Hoi An’s a surviving ancient trading port — a rare specimen. Designated UNESCO World Heritage status at the end of the millennium, Hoi An is living history. Parts of the town are five hundred years old, and you can feel the years that have passed here.
Hoi An was once the most important trading port in Southeast Asia, visited by Chinese, Japanese and Portuguese traders. Its reach was global, with ceramics from Hoi An discovered in places as far-flung as Egypt.

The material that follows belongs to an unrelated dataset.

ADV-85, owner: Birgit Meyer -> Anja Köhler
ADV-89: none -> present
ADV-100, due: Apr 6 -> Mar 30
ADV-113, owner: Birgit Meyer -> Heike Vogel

It’s ironic then that Hoi An’s economic demise is why it’s so well-preserved today. Political change meant Da Nang overtook Hoi An as the region’s major trading port. The silting-up of the river-mouth further reduced Hoi An’s stature. Hoi An was then ignored for 200-odd years, saving it from modernisation.
Thank God this happened.
The sights of Hoi An
Against this historical tapestry, Hoi An cast its spell. The narrow alleys and pastel-coloured buildings charmed me, and I ended up staying twice as long as I’d originally planned. It’s easy to see why.
A typical day started with coffee on the riverfront. From the terrace I’d watch the river coming to life, fishing boats breaking the still water.
I’d then wander through the morning-market, impressed by the array of colour on sale.
Lunch was just as relaxed. Hoi An has interesting regional cuisine like the cao lầu and mì quảng, which are dry noodle dishes. Bánh mì was sold everywhere; the start of a delicious addiction.
In the late afternoon, Hoi An’s buildings would look most brilliant. The bright yellow walls were illuminated by the sun, vividly contrasting with the starched blue sky.
As night fell, Hoi An’s ubiquitous lamps came on, lighting the riverfront in soft reds and purples. The hum of people descending on the river for dinner produced a vibrant yet relaxed atmosphere.
Families would take photos at the the ancient Japanese bridge, admiring the structure which was built in the 1590s. Small crafts carried couples on romantic cruises, the only sound being the oarsman’s paddle tickling the water.
I sat and drank beer, watching kids float paper lanterns down the river, their ultimate fate unknown, but predictable.
Hoi An knew how to make itself difficult to leave.
One boiling-hot day I hired a bike and rode out of town. My destination was An Bang beach, a few kilometres outside Hoi An.
My route took me through impossibly green fields being ploughed by water buffalo; past colourful cemeteries and criss-crossing rivers. I knew I’d arrived in Vietnam.
An Bang beach however, was another story. The water looked dirty, and sun-loungers were crammed along every inch of habitable beachfront. It was nigh impossible to sit without being hassled to buy a drink. Even worse was the terrible erosion, with the remedial work further blighting the beach.
The consolation was seeing the traditional Vietnamese fishing boats in action. The round craft bobbed in the waves a few hundred metres offshore, lost in a simpler world.
I rode back to Hoi An in the late afternoon, and spied a cafe on the outskirts of town. The coffee was delicious, and the view was even better. It was the perfect end to the day.
Despite loving Hoi An, I couldn’t help feeling that tourism has sucked some of its soul dry.
The ancient town is well preserved, but the majority of buildings have turned into shops and restaurants. Derivative souvenirs, ranging from lanterns to wooden ships, are sold in every store.
Hoi An is famous for its good quality tailors, and there must be at least one-hundred inundating the town, each hustling for business. One tailor proudly told me, “our clothes are very cheap because we pay our workers so little!”
Hoi An lacks authenticity, and doesn’t feel like a town lived in by Vietnamese. It can be contrasted with places like George Town, Malaysia, which is still occupied by locals, rather than becoming a theme-town for tourists.
It made me wonder whether UNESCO World Heritage status is more of a curse than a blessing in some ways. It’s a complex issue, and as a tourist myself, I knew I was contributing to the problem.
And in saying all of that, Hoi An is still the most beautiful town I’ve visited in Asia.